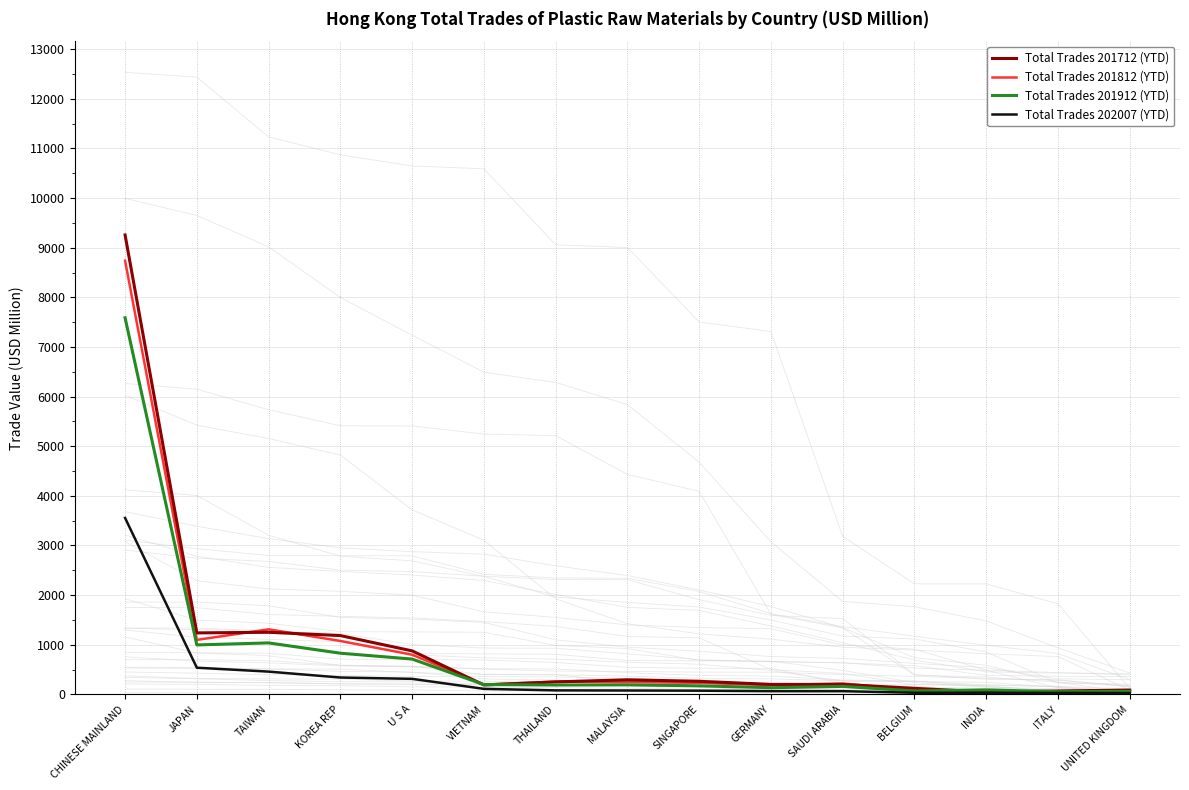

What is the difference between the Total Trades 201912 (YTD) values at SAUDI ARABIA and MALAYSIA?

31.0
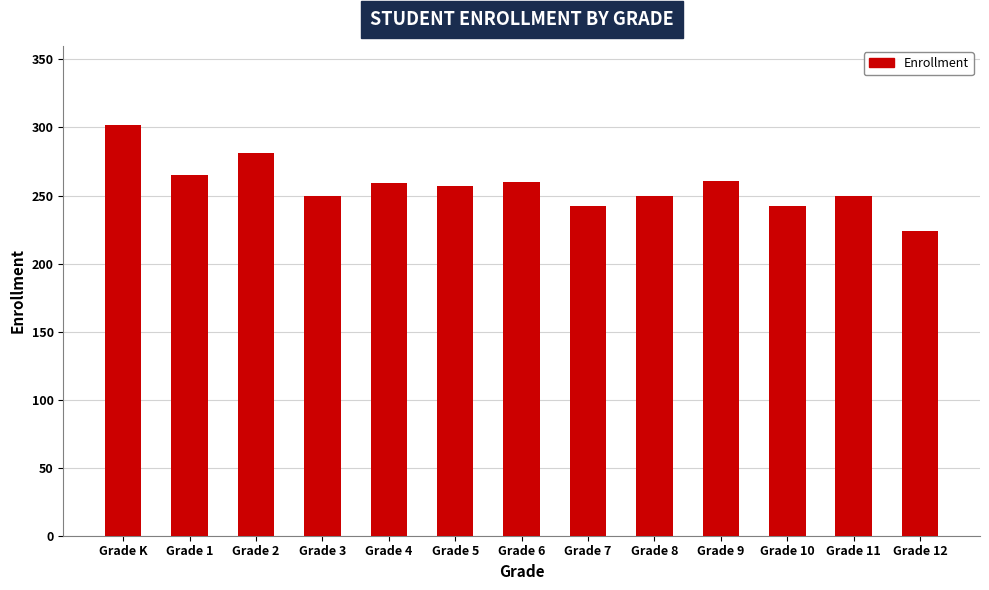

How many values are below 257?

6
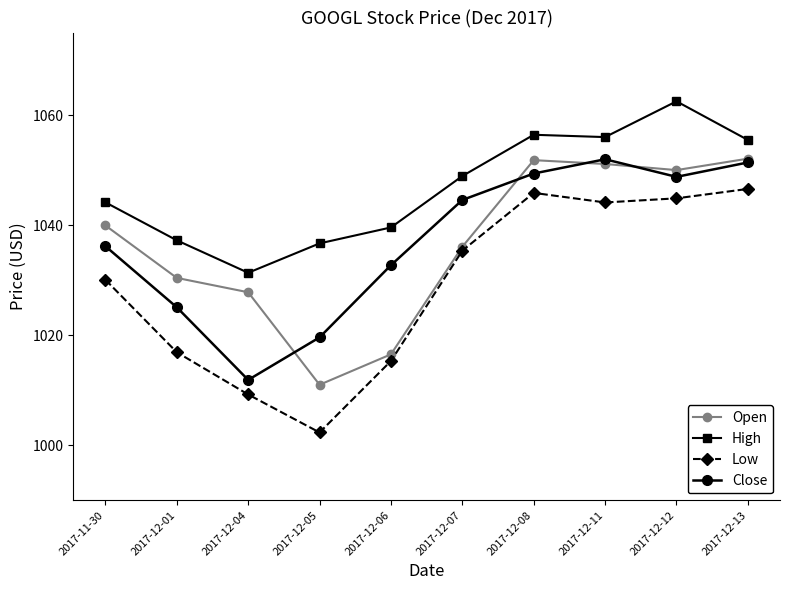

At which category does Close reach its first local valley?

2017-12-04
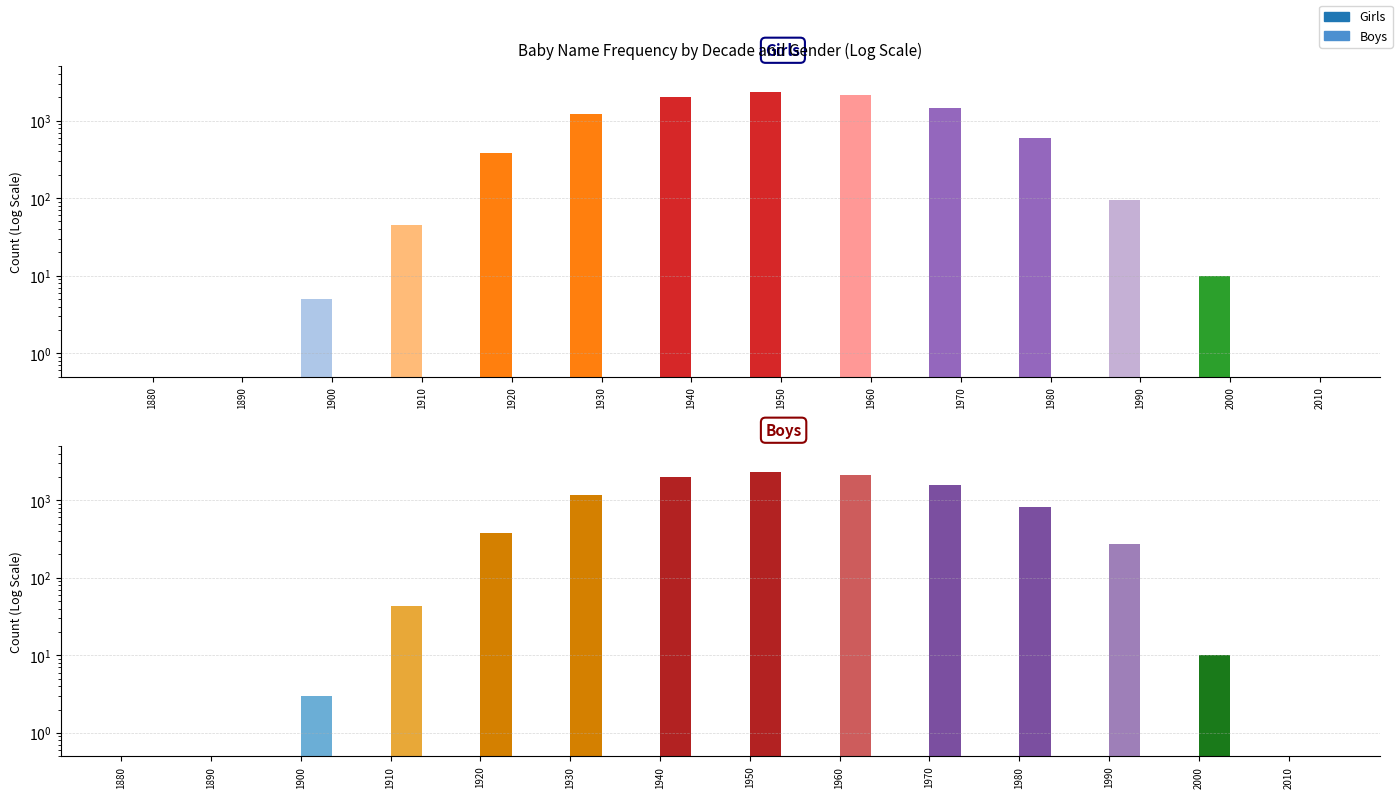

Rank the series by their average value, from highest to lowest.

Boys, Girls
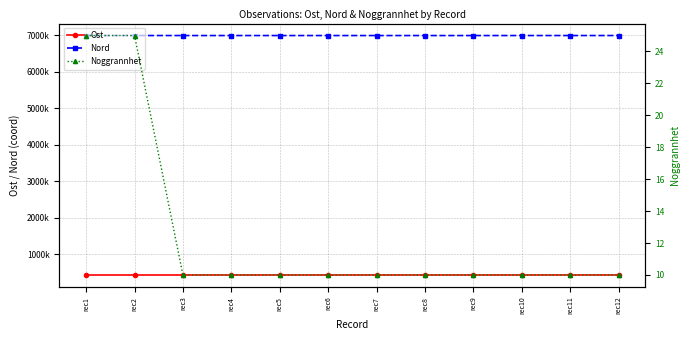

True or false: Nord and Ost cross at least once.

False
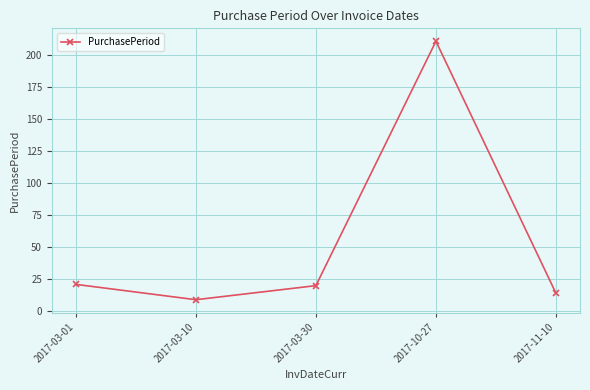

The chart shows a value of 211 at 2017-10-27. True or false?

True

━━━━━━━━

# WHAT TO WORK ON
Swap "category" for "point" throughout the material above, and write out the rest unchanged, omitting the pictures.

# COMPLETED EXERCISE
What is the difference between the Total Trades 201912 (YTD) values at SAUDI ARABIA and MALAYSIA?

31.0

How many values are below 257?

6

At which point does Close reach its first local valley?

2017-12-04

Rank the series by their average value, from highest to lowest.

Boys, Girls

True or false: Nord and Ost cross at least once.

False

The chart shows a value of 211 at 2017-10-27. True or false?

True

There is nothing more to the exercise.